Will you write out, word for word, every line from the one with "text [150, 150, 1090, 218]" to the final line of the data below, with the pictures left out?

################

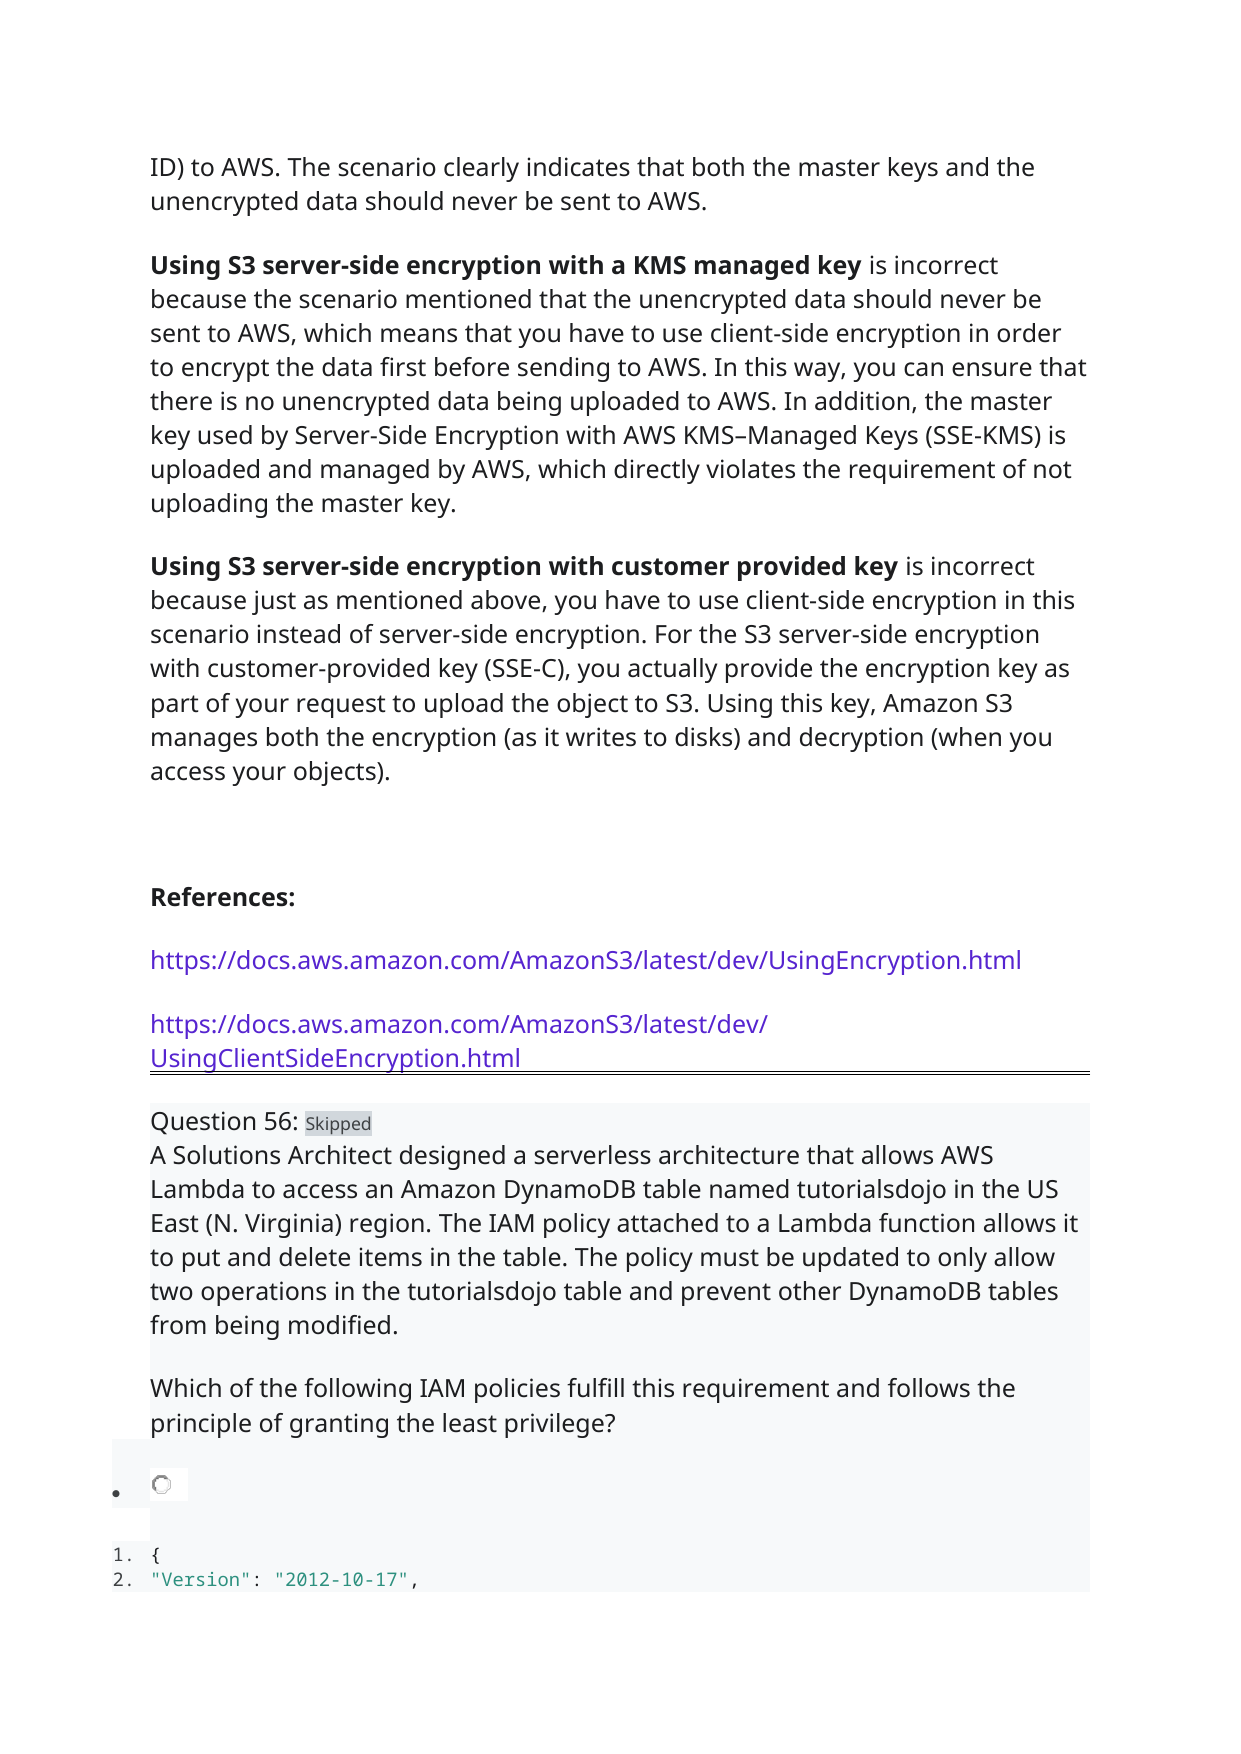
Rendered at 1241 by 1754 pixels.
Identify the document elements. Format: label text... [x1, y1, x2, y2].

text A Solutions Architect designed a serverless architecture that allows AWS Lambda to access an Amazon DynamoDB table named tutorialsdojo in the US East (N. Virginia) region. The IAM policy attached to a Lambda function allows it to put and delete items in the table. The policy must be updated to only allow two operations in the tutorialsdojo table and prevent other DynamoDB tables from being modified. [150, 1138, 1090, 1342]
text Question 56: Skipped [150, 1103, 1090, 1138]
text Using S3 server-side encryption with a KMS managed key is incorrect because the scenario mentioned that the unencrypted data should never be sent to AWS, which means that you have to use client-side encryption in order to encrypt the data first before sending to AWS. In this way, you can ensure that there is no unencrypted data being uploaded to AWS. In addition, the master key used by Server-Side Encryption with AWS KMS–Managed Keys (SSE-KMS) is uploaded and managed by AWS, which directly violates the requirement of not uploading the master key. [150, 247, 1090, 520]
text References: [150, 880, 1090, 914]
text Using S3 server-side encryption with customer provided key is incorrect because just as mentioned above, you have to use client-side encryption in this scenario instead of server-side encryption. For the S3 server-side encryption with customer-provided key (SSE-C), you actually provide the encryption key as part of your request to upload the object to S3. Using this key, Amazon S3 manages both the encryption (as it writes to disks) and decryption (when you access your objects). [150, 549, 1090, 787]
list { [112, 1541, 1090, 1567]
text https://docs.aws.amazon.com/AmazonS3/latest/dev/UsingEncryption.html [150, 943, 1090, 977]
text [150, 150, 1090, 218]
list "Version": "2012-10-17", [112, 1567, 1090, 1592]
text https://docs.aws.amazon.com/AmazonS3/latest/dev/UsingClientSideEncryption.html [150, 1006, 1090, 1071]
text Which of the following IAM policies fulfill this requirement and follows the principle of granting the least privilege? [150, 1371, 1090, 1439]
list ​ [112, 1468, 1090, 1508]
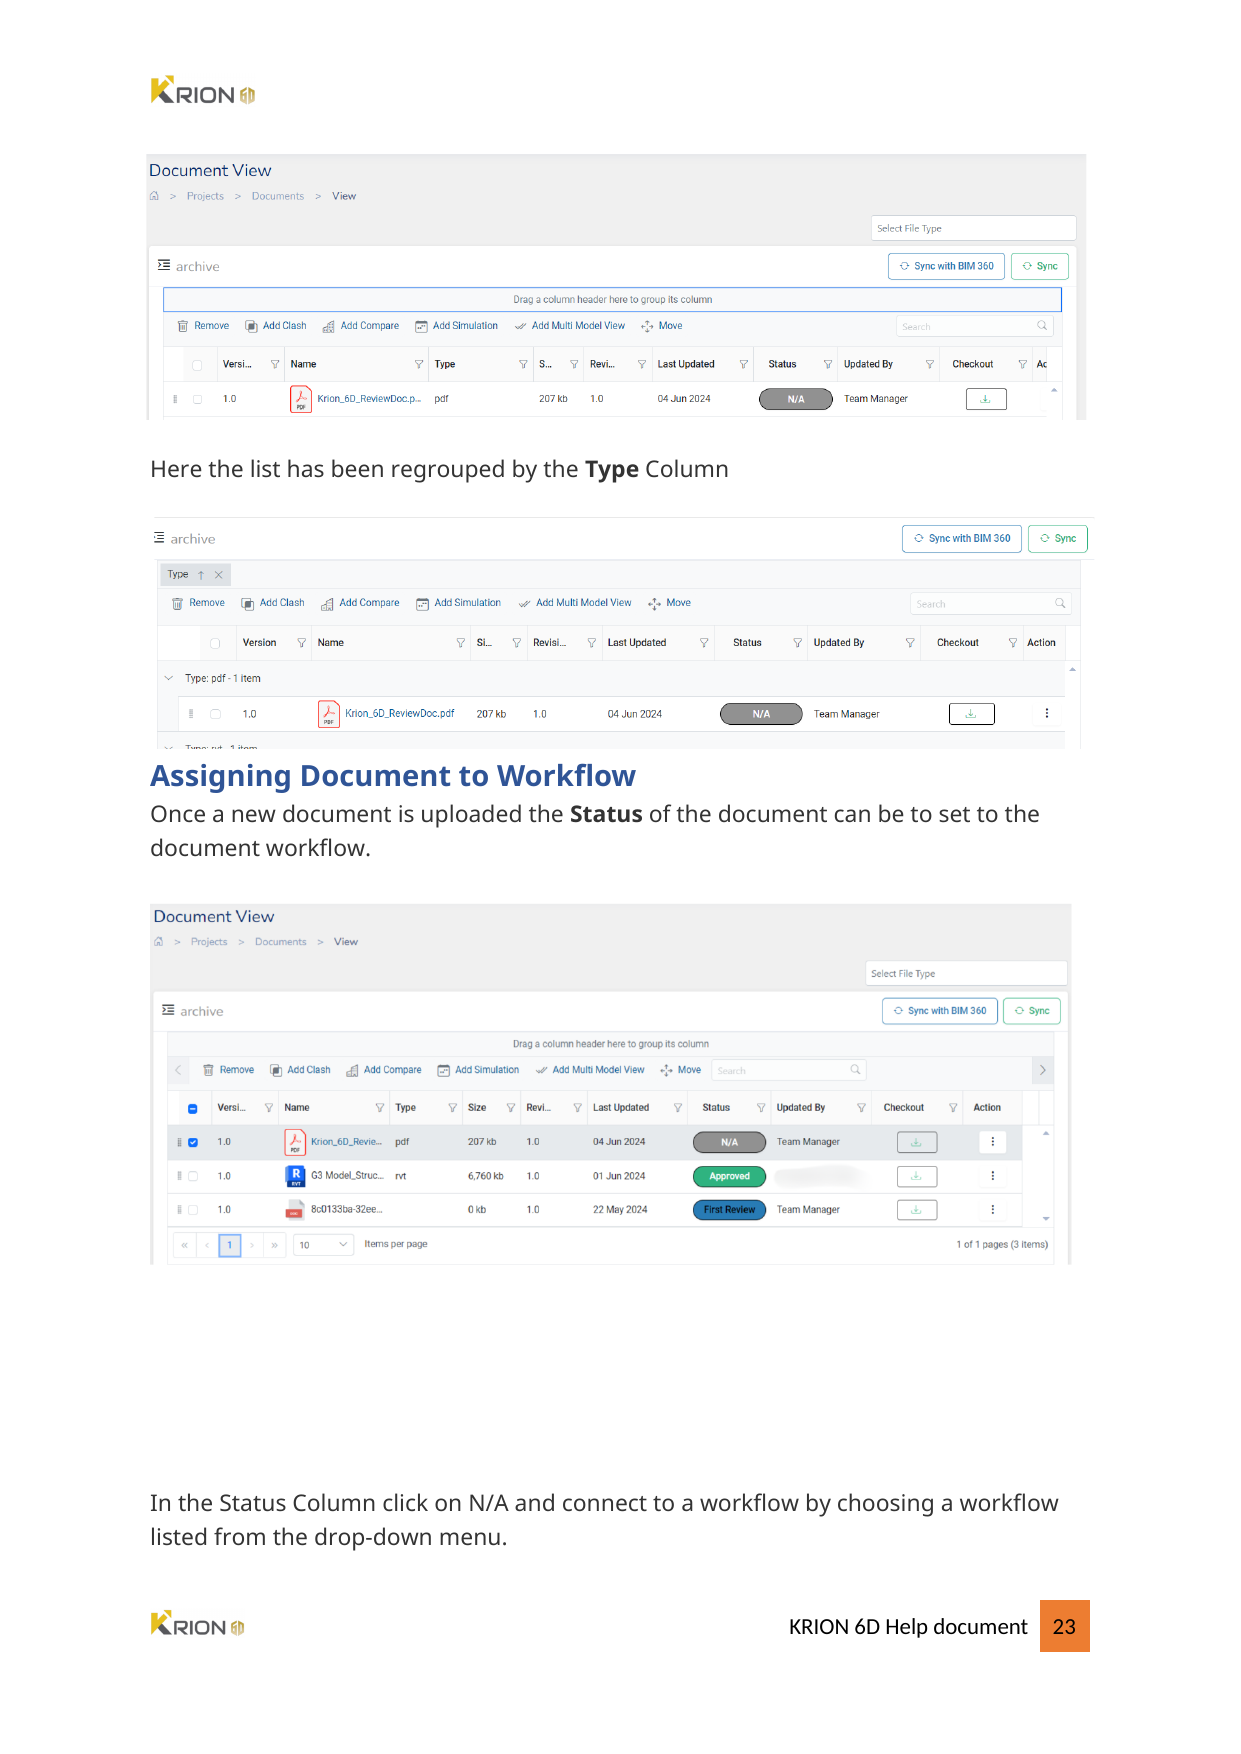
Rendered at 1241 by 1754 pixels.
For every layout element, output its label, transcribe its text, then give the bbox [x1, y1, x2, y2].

text In the Status Column click on N/A and connect to a workflow by choosing a workflow listed from the drop-down menu. [150, 1487, 1090, 1552]
text Here the list has been regrouped by the Type Column [150, 452, 1090, 484]
picture [150, 73, 257, 107]
picture [150, 900, 1091, 1275]
subtitle Assigning Document to Workflow [150, 755, 1090, 795]
picture [150, 1608, 246, 1638]
text Once a new document is uploaded the Status of the document can be to set to the document workflow. [150, 798, 1090, 863]
picture [146, 154, 1087, 420]
picture [154, 517, 1095, 749]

################

**Answer space**
text [150, 150, 1090, 218]
list "Version": "2012-10-17", [112, 1567, 1090, 1592]
text https://docs.aws.amazon.com/AmazonS3/latest/dev/UsingClientSideEncryption.html [150, 1006, 1090, 1071]
text Which of the following IAM policies fulfill this requirement and follows the principle of granting the least privilege? [150, 1371, 1090, 1439]
list ​ [112, 1468, 1090, 1508]
Rendered at 1241 by 1754 pixels.
For every layout element, output its label, transcribe its text, then give the bbox [x1, y1, x2, y2].

text In the Status Column click on N/A and connect to a workflow by choosing a workflow listed from the drop-down menu. [150, 1487, 1090, 1552]
text Here the list has been regrouped by the Type Column [150, 452, 1090, 484]
picture [150, 73, 257, 107]
picture [150, 900, 1091, 1275]
subtitle Assigning Document to Workflow [150, 755, 1090, 795]
picture [150, 1608, 246, 1638]
text Once a new document is uploaded the Status of the document can be to set to the document workflow. [150, 798, 1090, 863]
picture [146, 154, 1087, 420]
picture [154, 517, 1095, 749]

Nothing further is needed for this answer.